Acute leukemia and T-cell immunodeficiency, in addition to prolonged and deep neutropenia, is one of the main risk factors for invasive fusariosis.31 In our study, the underlying disease was acute myeloid leukemia and severe aplastic anemia and all of the patients presented febrile neutropenia.

Gillespie et al. described the most frequently affected locations as follows (in order of frequency): the middle concha, septum, hard palate, and inferior turbinate.11 Here, discoloration, crusting or granulation were more common findings than ulcerations.
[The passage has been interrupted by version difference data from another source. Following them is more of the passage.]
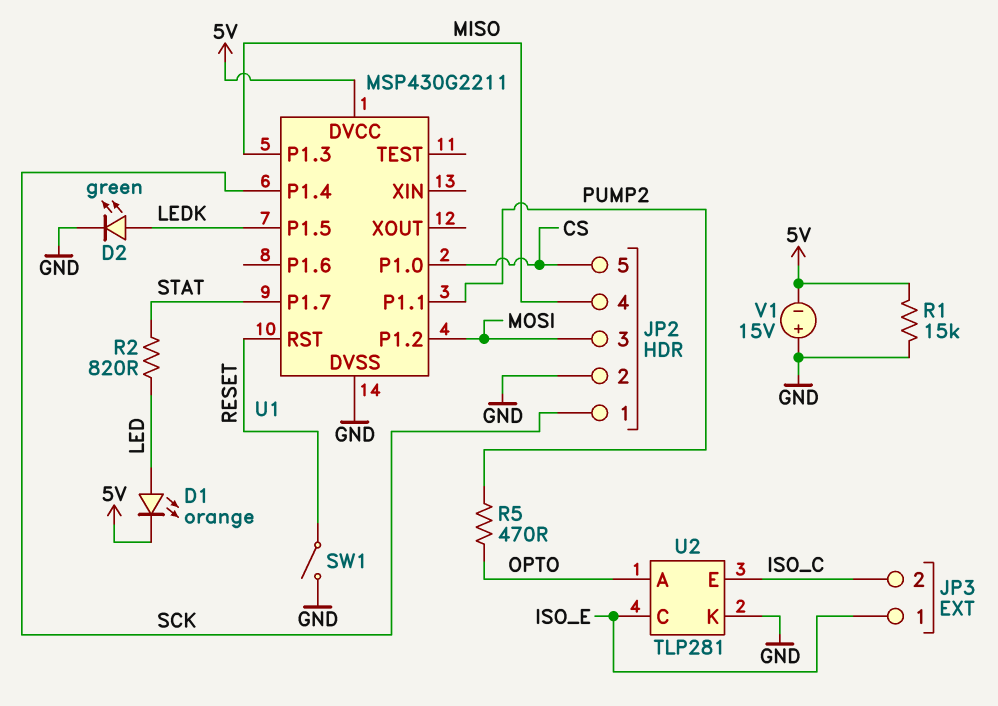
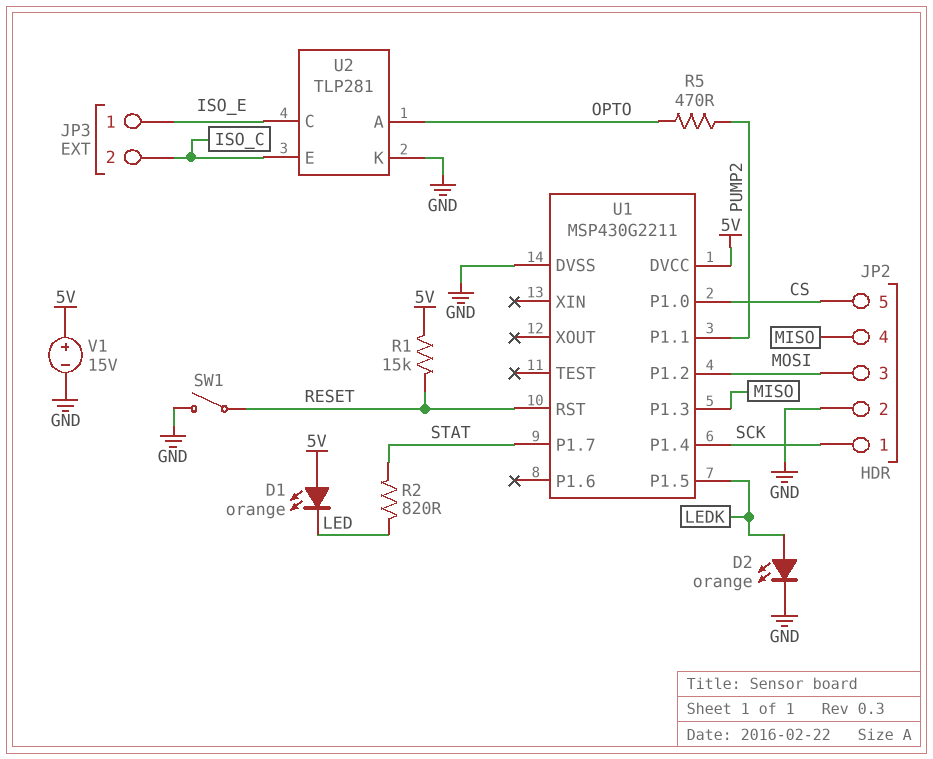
D1: LED orange (A LED, K 5V) -> LED orange (A 5V, K LED)
D2: LED green (A LEDK, K GND) -> LED orange (A LEDK, K GND)
R1: 15k (5V, GND) -> 15k (5V, RESET)
V1: 15V (plus GND, minus 5V) -> 15V (plus 5V, minus GND)

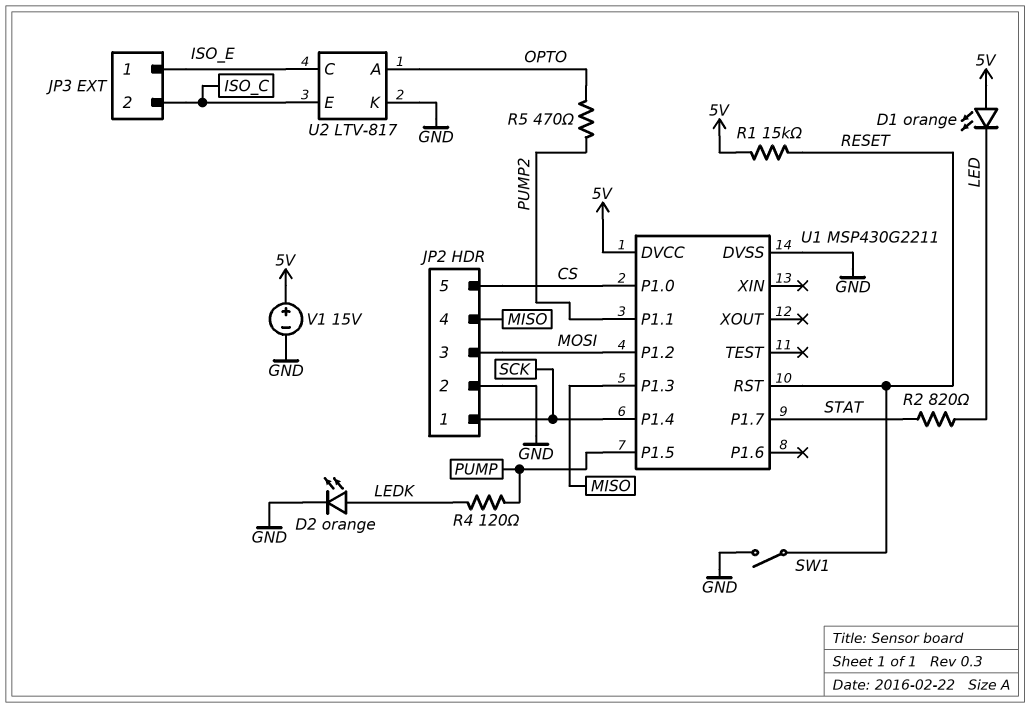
R4: none -> 120 (LEDK, PUMP)
U1 pin P1.5: LEDK -> PUMP
U2: TLP281 -> LTV-817

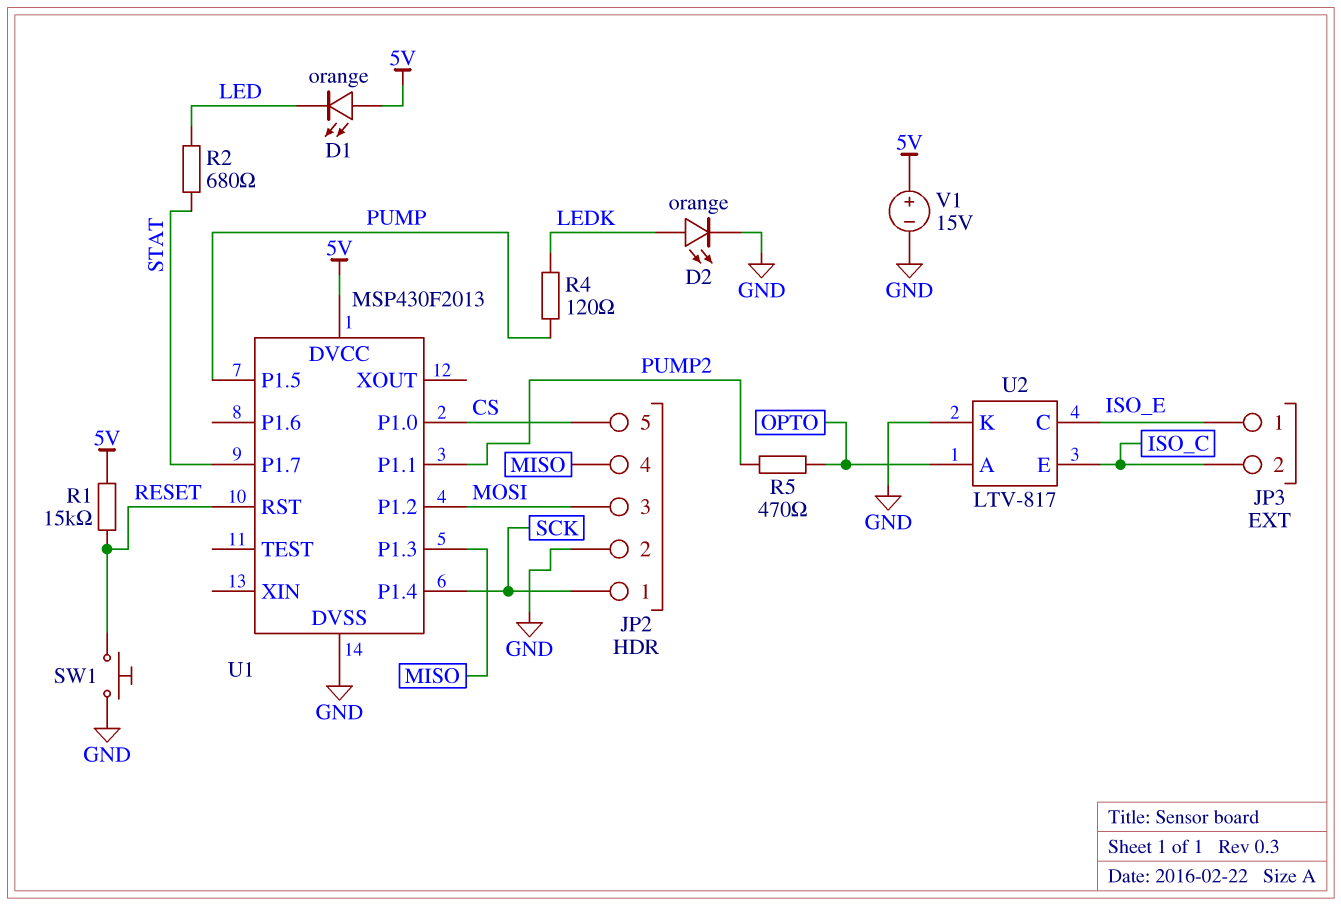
R2: 820 (LED, STAT) -> 680 (LED, STAT)
SW1: switch (GND, RESET) -> button (GND, RESET)
U1: MSP430G2211 -> MSP430F2013

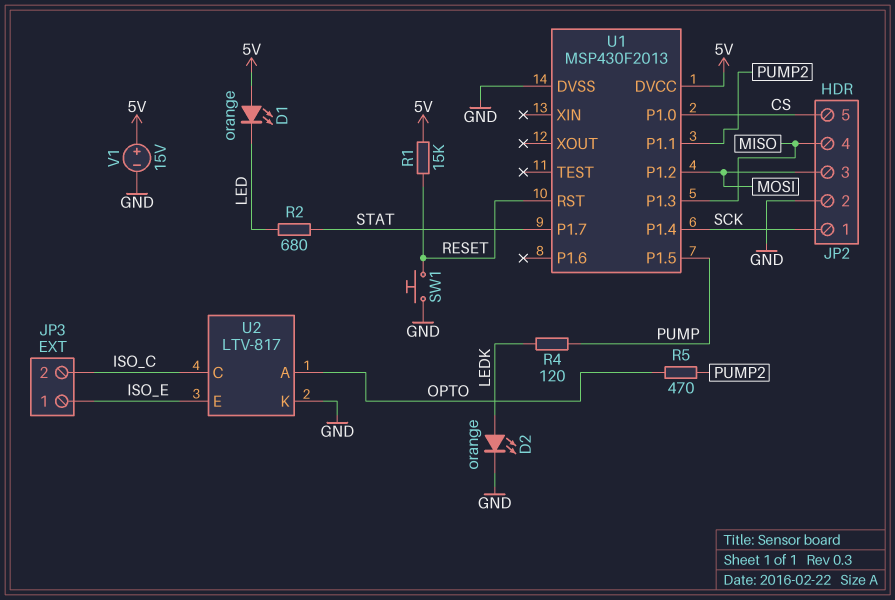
U2 pin C: ISO_E -> ISO_C
U2 pin E: ISO_C -> ISO_E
Similarly, the most commonly affected locations found by Tarkan et al. were the middle concha and the septum.22 In the present study, the most affected locations were the nasal septum, middle turbinate and inferior turbinate.

A study by Vinh et al. examined all causes of mortality and demonstrated a survival rate of 59% at 30 days and 41% at 6 months.20 Gillespie et al. observed 25 patients, of whom 10 recovered, 9 died due to the disease and 6 died due to other causes.11 On the contrary, Ardeshirpour et al. reported a cure of all 11 patients (100%) without relapse, but three patients eventually died from unrelated causes.21 In our case series, one patient with acute myeloid leukemia was considered cured, with no evidence of recurrent fungal infection after one year of follow-up. The clinical outcome of the patient diagnosed with aplastic anemia was death due to other causes besides RSFIA.
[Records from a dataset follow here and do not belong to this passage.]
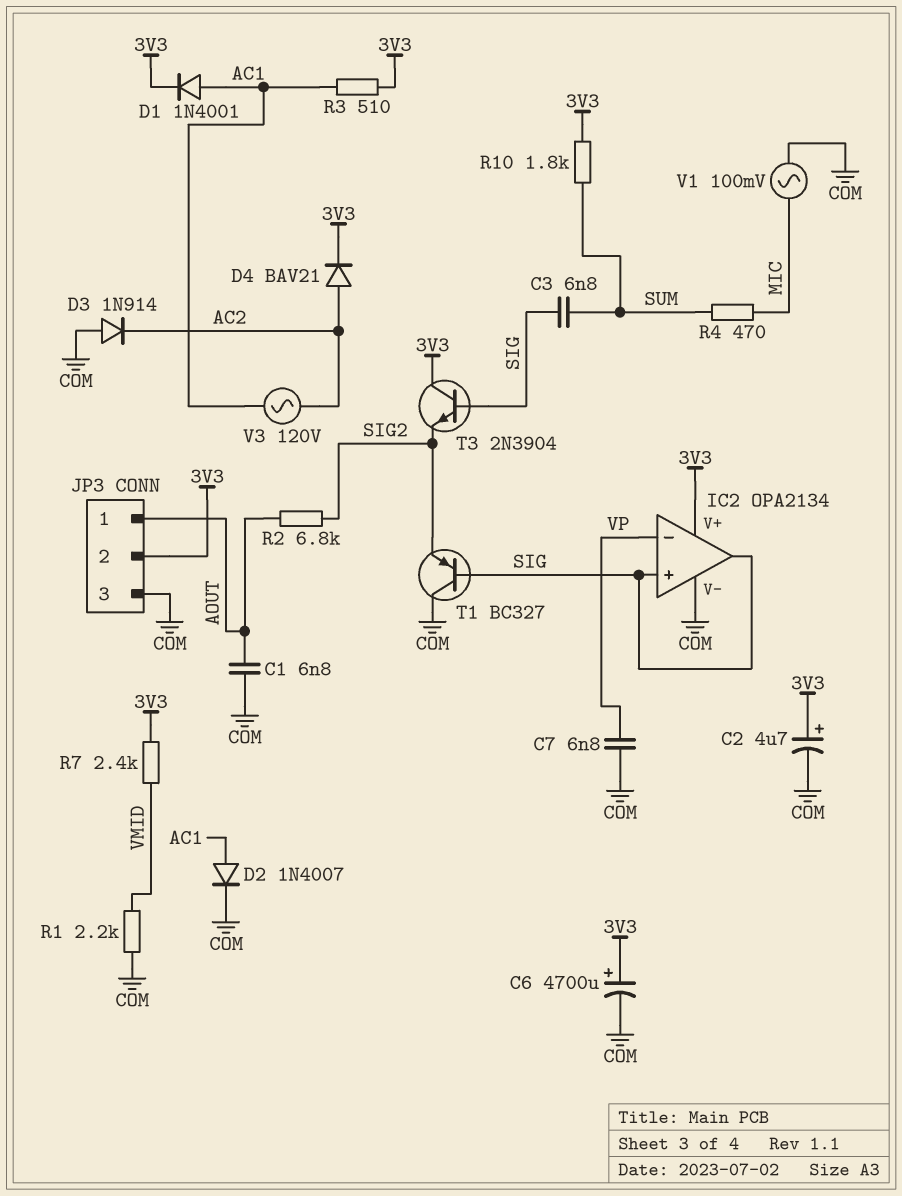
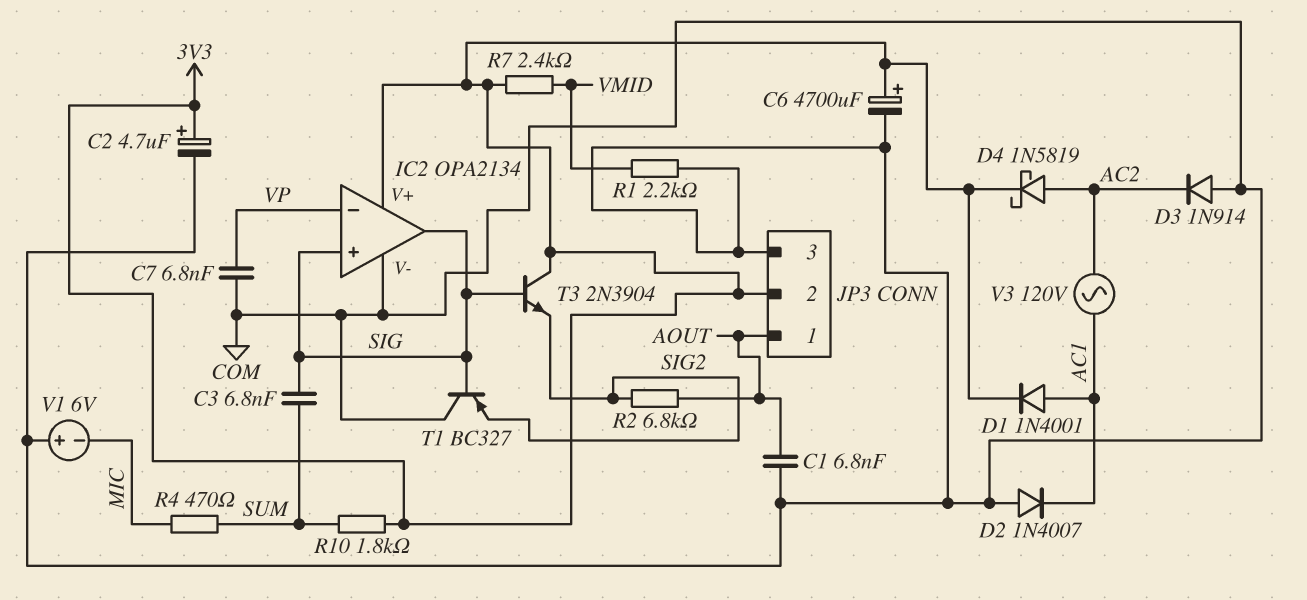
D2: diode 1N4007 (A AC1, K COM) -> diode 1N4007 (A COM, K AC1)
D4: diode BAV21 (A AC2, K 3V3) -> schottky 1N5819 (A AC2, K 3V3)
R3: 510 (3V3, AC1) -> none
V1: AC 100mV (COM, MIC) -> 6V (plus COM, minus MIC)

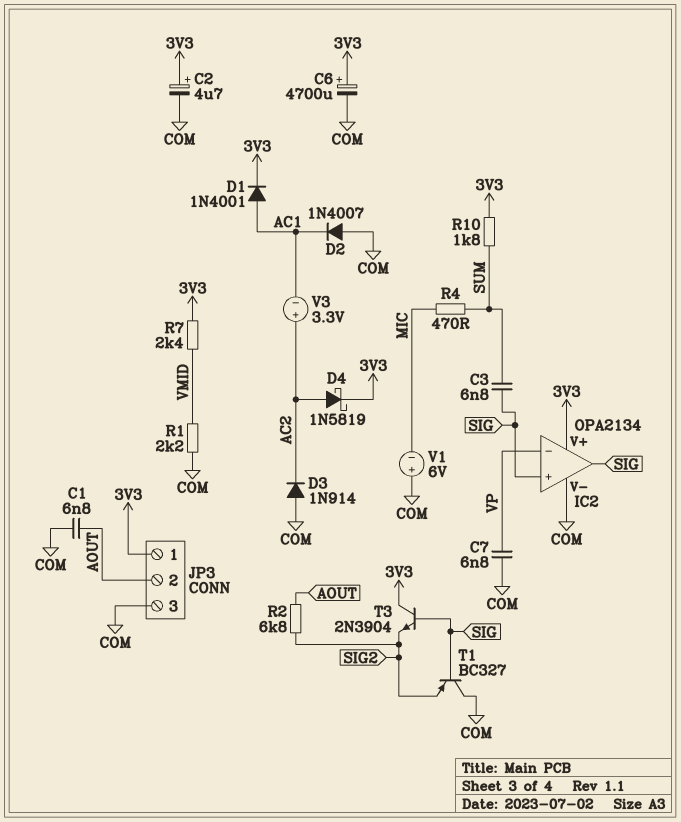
JP3 pin 1: AOUT -> 3V3
JP3 pin 2: 3V3 -> AOUT
V3: AC 120V (AC1, AC2) -> 3.3V (plus AC2, minus AC1)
It is recommended that after surgery and while neutropenia is still present, a nasosinusal endoscopic follow-up of AIFRS patients be performed weekly. After neutrophil count recovery, such a follow-up should be performed monthly for an additional six months.31 At our service, this follow-up protocol is performed by the pediatrician and the oncologist who administers the associated systemic antifungal therapy. This study helped define the management protocol that will be followed at this service (Figure 1).

Figure 1.

Flowchart for management of neutropenic patients suspected of invasive fungal infection.

(0.34MB).

In this chart review, AIFRS was observed in 7.4% of oncohematological pediatric patients assessed with suspected fungal infection at our hospital. They presented with minor local signs of nasal and sinusital inflammation, as well as constitutional signs and symptoms. This demonstrates the importance of fever as a symptom and that it should prompt otorhinolaryngological investigation in immunocompromised patients, especially considering they have a higher potential of fungal infection. Prompt assessment and management are crucial to decrease morbidity and mortality. AIFRS should be considered in all patients with an immunosuppressive disease with fever or nasosinusal symptoms, especially in the presence of septal mucosa and turbinate changes, such as discoloration or blackening, edema, ulcerations, granulation and crusting. We are currently expanding the study population for future studies.

The authors declare no conflicts of interest.